Opinion
No. CA 79-328
Opinion delivered June 25, 1980 Released for publication July 8, 1980
1. APPEAL ERROR — SUFFICIENCY OF EVIDENCE — STANDARD OF REVIEW. — In testing the sufficiency of the evidence, an appellate court must consider the evidence in the light most favorable to the appellee, and all doubts are to be resolved and inferences drawn in his favor. 2. DAMAGES — DAMAGES TO AUTOMOBILE — OWNER'S TESTIMONY AS TO DAMAGES ADMISSIBLE SUFFICIENT. — An owner's testimony as to the value of his property is admissible. Held: The testimony of the owner of a car, who is also an automotive mechanic engaged in the repair business, that it will cost between $900 and $1,000 to repair damages to his car, and that the cost represents the difference in the value of the car before and after the collision with appellant, constitutes substantial evidence to sustain an award of damages by the trial court in the amount of $913.77.
Appeal from Jefferson Circuit Court, H. A. Taylor, Judge; affirmed.
Sam Ed Gibson, P.A., for appellant.
William W. Benton, for appellee.
The sole issue to be determined is whether the judgment of the court, sitting without a jury, awarding appellee $913.77 for damages sustained to his 1969 Opel Kadette as a consequence of a collision involving a vehicle driven by the appellant, is supported by substantial evidence.
It is settled law that an appellate court in testing the sufficiency of the evidence must consider the evidence in the light most favorable to the appellee, and all doubts are to be resolved and inferences drawn in his favor. Industrial Park Businessmen's Club, Inc. et al v. Buck, 252 Ark. 513, 479 S.W.2d 842.
The appellee, who was the owner of the Opel Kadette and who is an automotive mechanic engaged in the repair business, testified extensively about the condition of his vehicle before the accident as well as after and concluded that it would cost between $900.00 and $1,000.00 to repair the damages sustained to the automobile and that the cost represented the difference in the value before and after the accident. It is clear that an owner's testimony as to the value of his property is admissible. Payne v. Mosley, 204 Ark. 510, 162 S.W.2d 889; Missouri Pac. R. Co. v. Chase, 180 Ark. 857, 23 S.W.2d 256; Missouri Pac. R. Co. v. Edwards, 178 Ark. 732, 14 S.W.2d 230.
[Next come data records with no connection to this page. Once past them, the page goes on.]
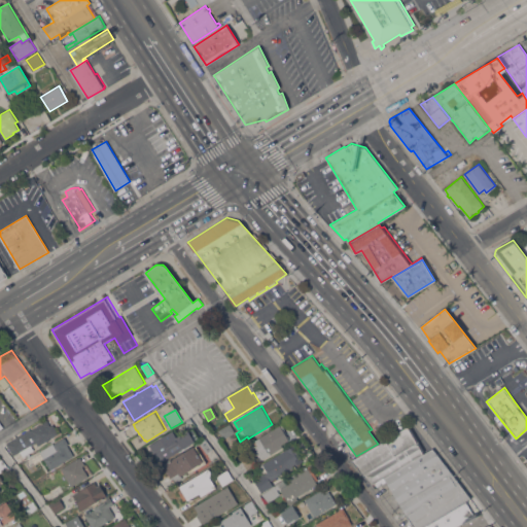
[(6,444),(30,429),(30,430),(47,420),(50,425),(53,424),(59,433),(48,440),(49,441),(47,442),(46,441),(39,446),(37,442),(25,450),(24,449),(13,455),(7,445),(6,444)]
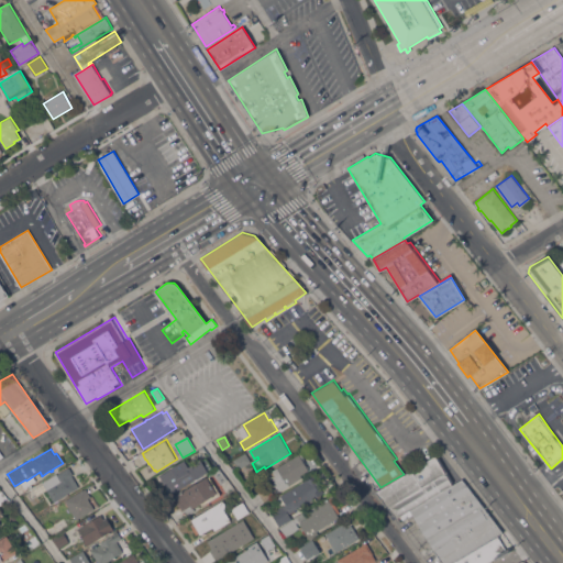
[(239,468),(234,461),(246,453),(251,462),(239,468)]
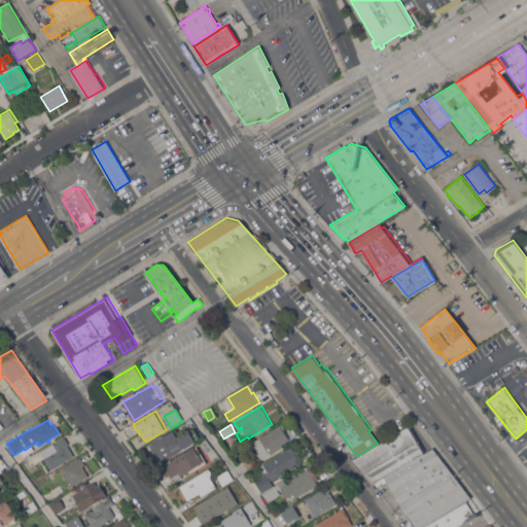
[(280,424),(289,440),(281,445),(283,447),(262,460),(259,456),(258,456),(256,452),(257,452),(255,447),(253,448),(251,444),(252,443),(251,442),(280,424)]
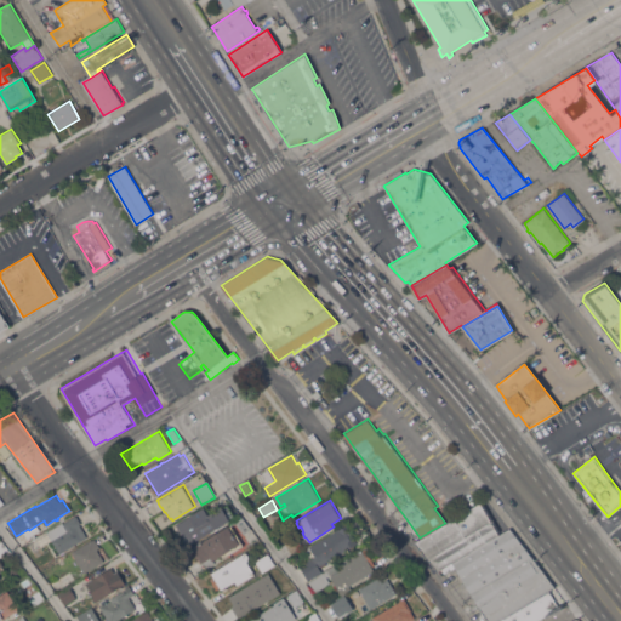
[(204,507),(208,506),(212,513),(231,502),(240,517),(231,522),(229,520),(180,550),(175,542),(183,537),(176,524),(204,507)]
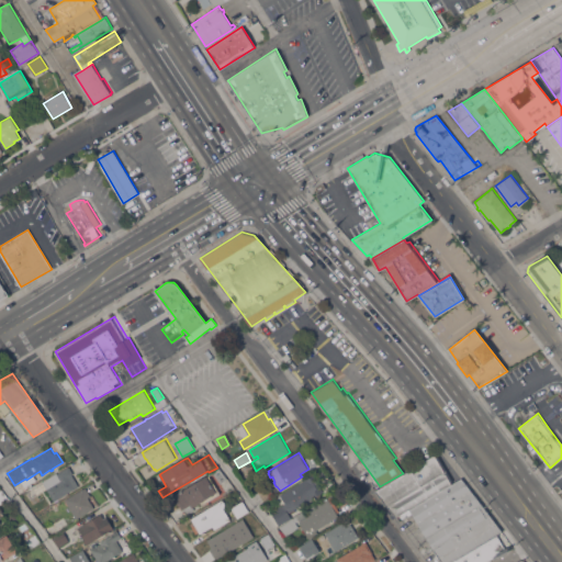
[(408,508),(395,517),(377,492),(435,456),(451,484),(461,478),(462,479),(409,510),(408,508)]
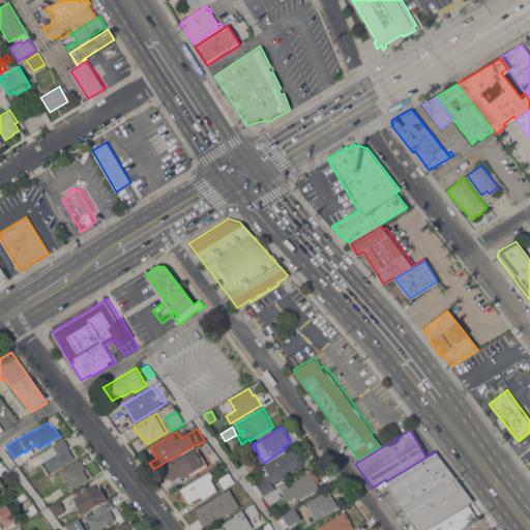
[(51,472),(39,453),(54,445),(54,446),(65,439),(69,446),(68,447),(75,458),(51,472)]
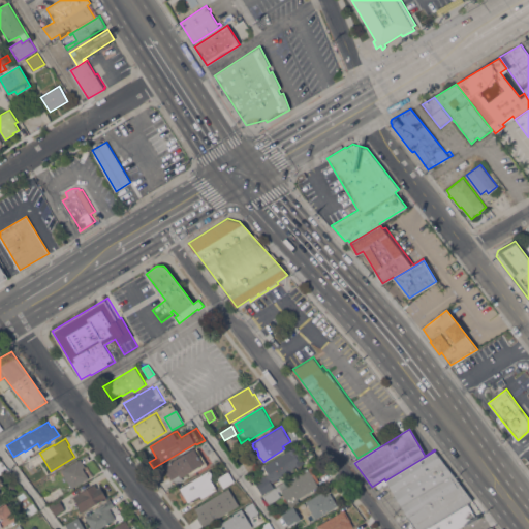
[(297,446),(302,458),(304,463),(272,483),(274,487),(262,494),(255,483),(269,474),(263,466),(297,446)]
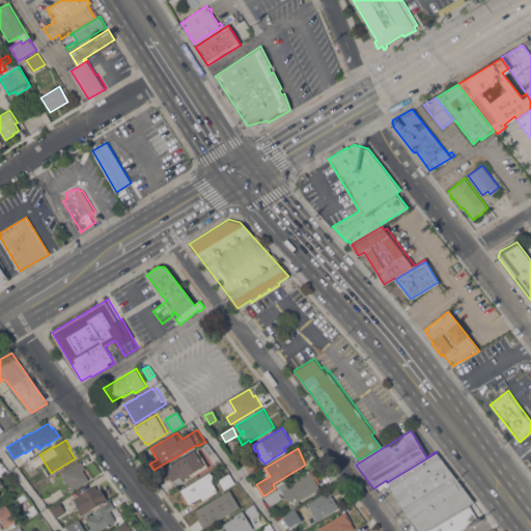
[(195,450),(197,453),(199,452),(208,467),(191,477),(189,475),(183,478),(185,481),(176,485),(173,481),(172,481),(164,469),(195,450)]
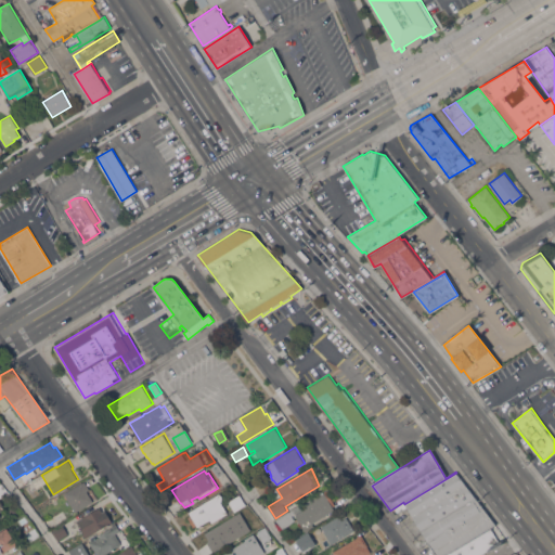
[(456,473),(495,525),(491,527),(492,529),(448,554),(436,554),(404,504),(456,473)]
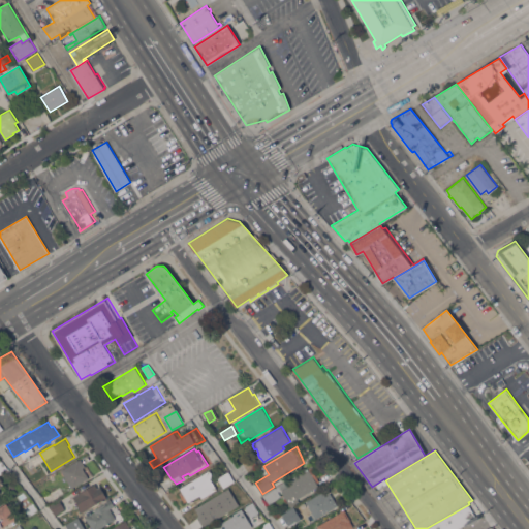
[(248,472),(242,461),(252,456),(258,466),(248,472)]
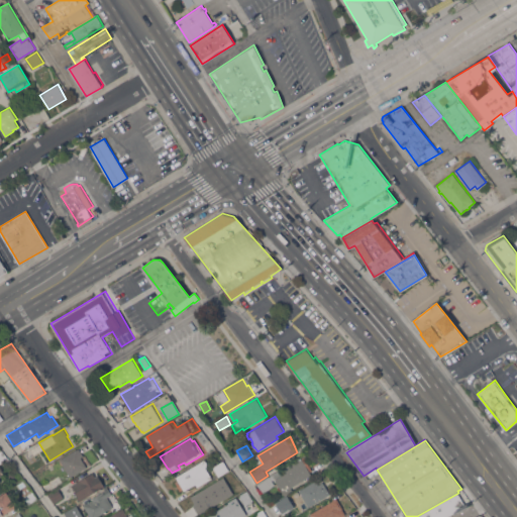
[(60,459),(79,447),(84,455),(81,457),(87,468),(70,478),(60,459)]
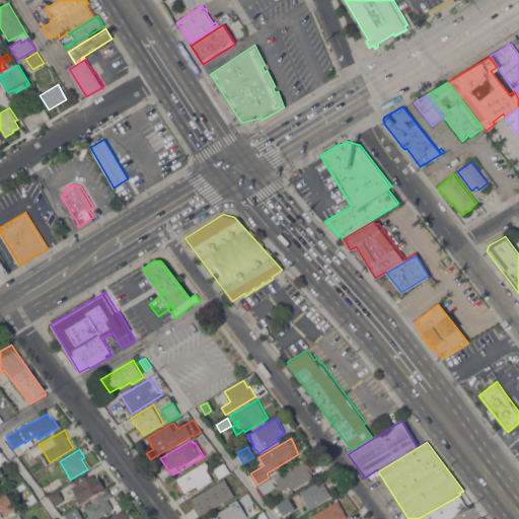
[(0,453),(2,452),(9,461),(0,466),(0,453)]
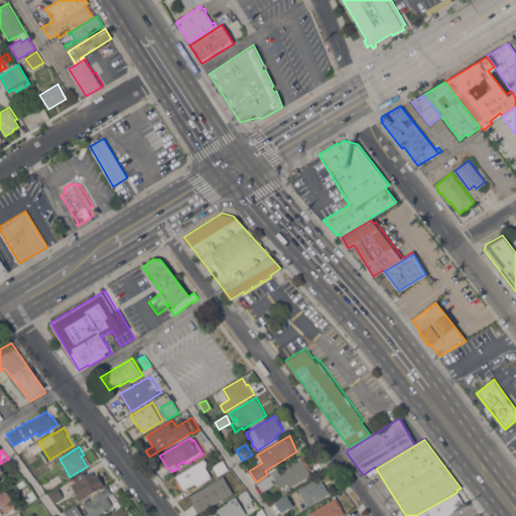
[(280,470),(303,456),(311,469),(309,471),(311,474),(290,486),(292,489),(284,494),(274,479),(275,478),(274,477),(271,480),(274,483),(263,492),(257,484),(260,481),(271,473),(279,468),(280,470)]
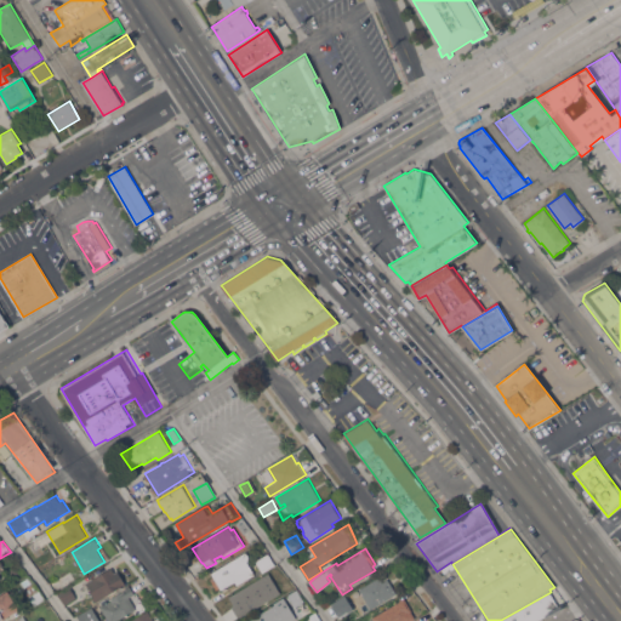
[(255,574),(237,585),(235,581),(222,590),(221,587),(217,590),(210,579),(214,576),(211,574),(246,552),(249,556),(248,562),(255,574)]
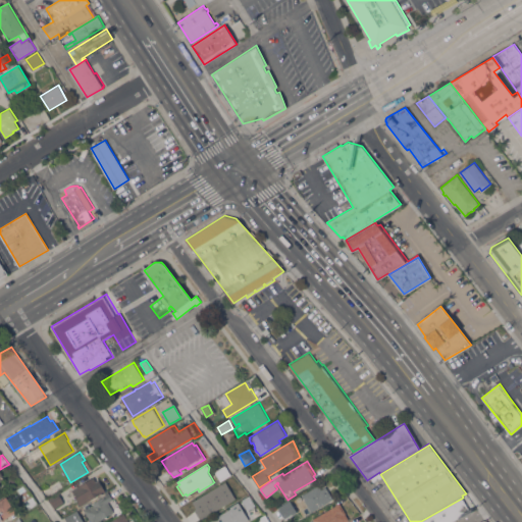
[(215,471),(225,465),(231,474),(220,481),(215,471)]
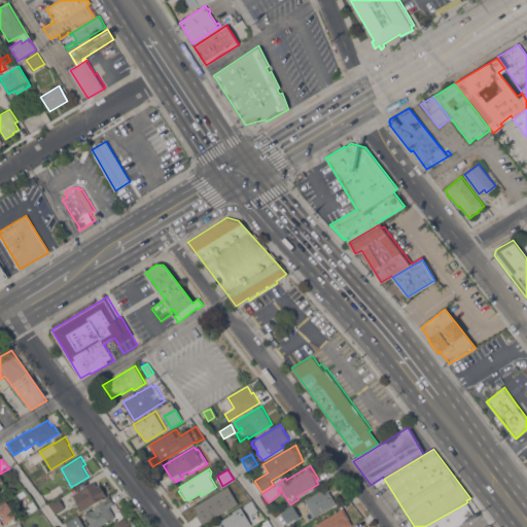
[(15,479),(22,489),(10,496),(4,486),(15,479)]
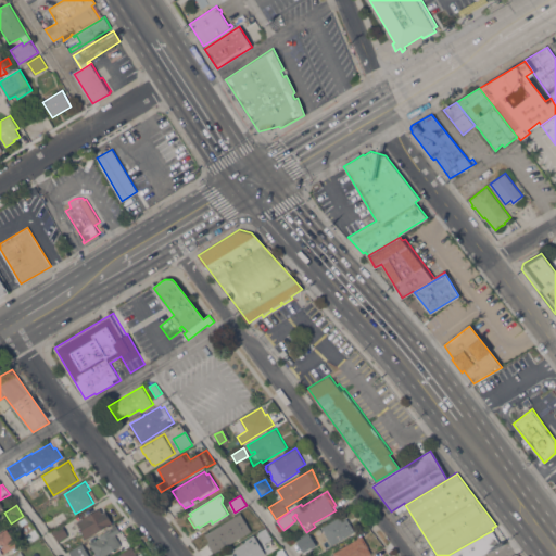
[(100,508),(102,513),(105,510),(113,523),(85,539),(80,531),(83,530),(77,521),(100,508)]
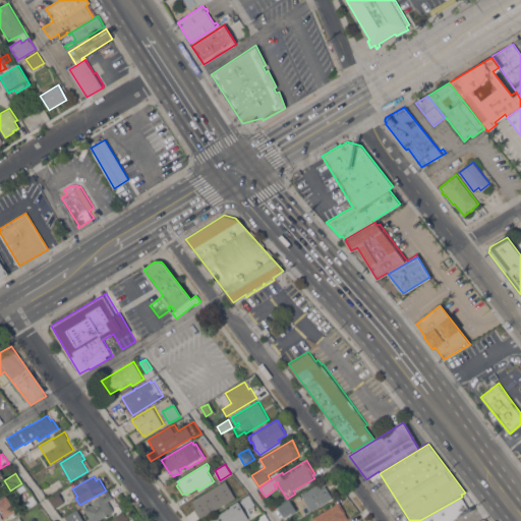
[(224,482),(231,496),(222,501),(221,500),(209,507),(214,515),(201,520),(196,512),(198,511),(193,501),(196,499),(195,498),(224,482)]
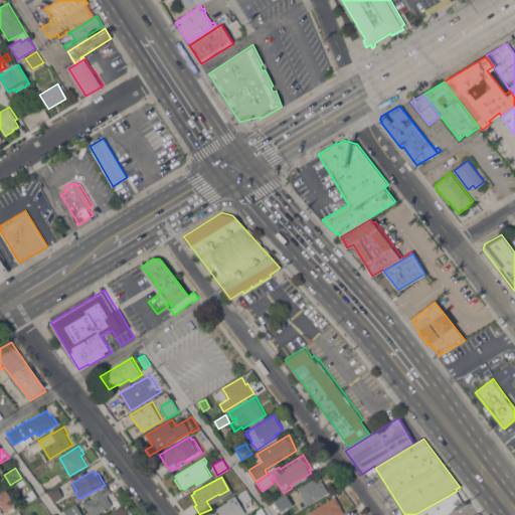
[(329,492),(307,505),(298,488),(315,479),(317,483),(322,480),(329,492)]
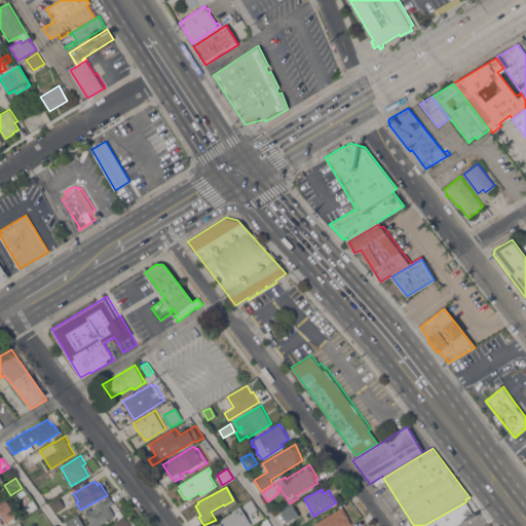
[(38,508),(29,514),(22,501),(31,496),(38,508)]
We hold that there is substantial evidence to sustain the holding of the trial court and, accordingly, we affirm.
Affirmed.
NEWBERN, J., concurs.
DAVID NEWBERN, Judge, concurring. Although I agree with the result and the basis for it stated by the majority, I believe the appellant's points for reversal should be addressed.
The appellant contends the trial court erred in admitting into evidence a repair estimate of $913.77 (the amount of the judgment) which the appellee had obtained from Billington Buick, Inc. The appellee contended it was admissible because of Ark. Stat. Ann. 28-1001, Rule 703 (Repl. 1979). The rule states:
The facts or data in the particular case upon which an expert bases an opinion or inference may be those perceived by or made known to him at or before the hearing. If of a type reasonably relied upon by experts in the particular field in forming opinions or inferences upon the subject, the facts or data need not be admissible in evidence.
While Rule 703 permits an expert to base his opinion upon "facts or data," it does not permit him to present another expert's opinion, which is what occurred here. Thus, I agree with the appellant that the trial judge erred in allowing the appellant to submit the Billington estimate with his testimony. However, I find the error was harmless.
The appellant's second point for reversal is that the court erred in basing its decision upon the improperly admitted evidence. In his findings, the court referred to the Billington estimate as the "best evidence" of the measure of damages. Regardless of the court's apparent reliance upon the erroneously admitted evidence, I cannot say the lower court's judgment was clearly erroneous or clearly against the preponderance of the evidence, A.R.Civ.P., 52(a), given the appellant's own testimony to which the majority opinion refers.